Plotting Cost Function J with Dropout

In course 2, week 1, Regularizing your Neural Network section, Understanding Dropout video, in the last minute of the video, Doctor Ng. says that plot the cost function J without the dropout (turn off dropout or set keep_prob to 1, run gradient descent and then plot cost function J)
I wondered what is wrong with plotting cost function when applying dropout?
I know dropout removes some nodes randomly but this random node removing just adds noise to the cost function which means we might not see that expected monotonically decreasing plot of cost function J but overall it should keep its decreasing trend with some noise, am I right?
If above statements are true, then we should still be able to double check the gradient descent performance by plotting cost function J with applied dropout.

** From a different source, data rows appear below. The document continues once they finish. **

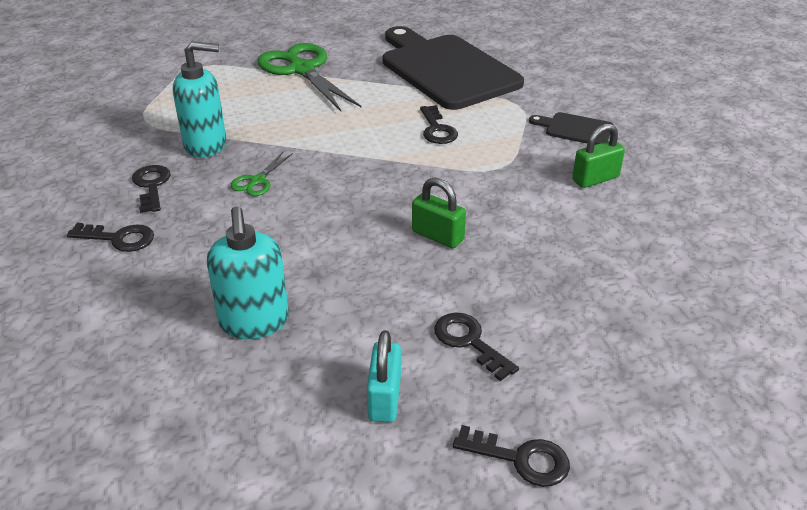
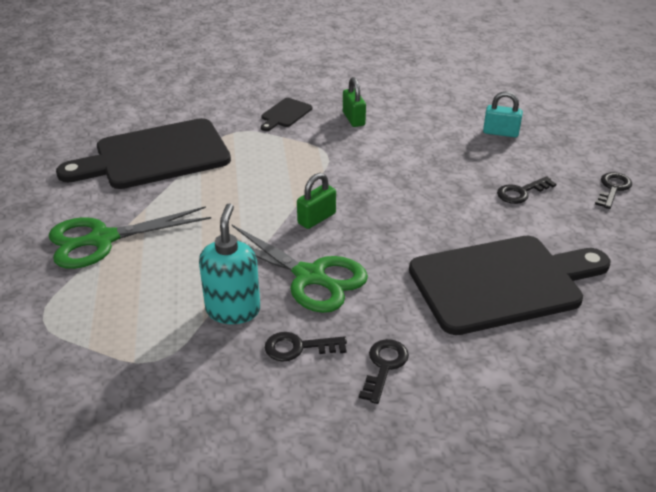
camera: 80 degrees left, 0 degrees up
(254, 322) = (502, 283): turquoise soap dispenser -> black cutting board
(257, 181) = (310, 276): green scissors -> green scissors, size x2.19
(384, 398) = (573, 230): turquoise padlock -> turquoise padlock (500, 132)
(437, 129) = (260, 173): black key -> none
(437, 236) = (409, 191): green padlock -> green padlock (316, 218)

Prof Ng does give a more detailed explanation in the lectures about the effect of dropout on the cost function. It turns out that technically you have a different cost function on each iteration, because dropout causes the network to be different. Mind you, I have not really run any experiments to see how severe this effect actually is. Of course the keep_prob value will matter in that determination. But the other general point is that when you’re tuning hyperparameters, “orthogonality” is really helpful: if you’re turning multiple dials at the same time (number of iterations, learning rate, keep_prob …), then it becomes a lot more difficult to know which parameter change is having the effect. So you can keep it simpler by first tuning your Gradient Descent without dropout and then apply dropout later to remedy any overfitting. At least that is my interpretation of what Prof Ng is saying here.

1 Like

Yeah this is right and I totally understand that this process of randomly removing nodes will change the value of cost function and definition of cost function won’t be stable anymore but the effect of randomly removing nodes (and scaling up cost function by dividing it by keep_prob) will be some noise (measure of this noise is based on the value of keep_prob), this can make huge discernible errors while looking at a single training example but in deep learning we go through forward and backward propagation many times which means we will have set of data points (values of cost function on each iteration), these data points contain random errors (noise) individually but based on the ‘central limit theorem’ the average of these datapoints will be extremely close to average of datapoints we achieve without dropout so orthogonalization won’t be damaged and we will have good insight if we look at whole set of data points and the trend instead of checking each iteration individually.

It is always the case that we don’t look at the cost on every individual iteration, because we only care about the trend and there is no guarantee of monotonicity or even convergence with any particular fixed learning rate and initial starting point. The cost surfaces of neural networks are incredibly complicated.

The Central Limit Theorem is helpful for the case of sampling the costs for a given distribution, but the distributions are different with and without dropout at least in theory and until proven otherwise, right? The point is that this is a different source of variability than simply sampling larger and larger subsets of a given distribution.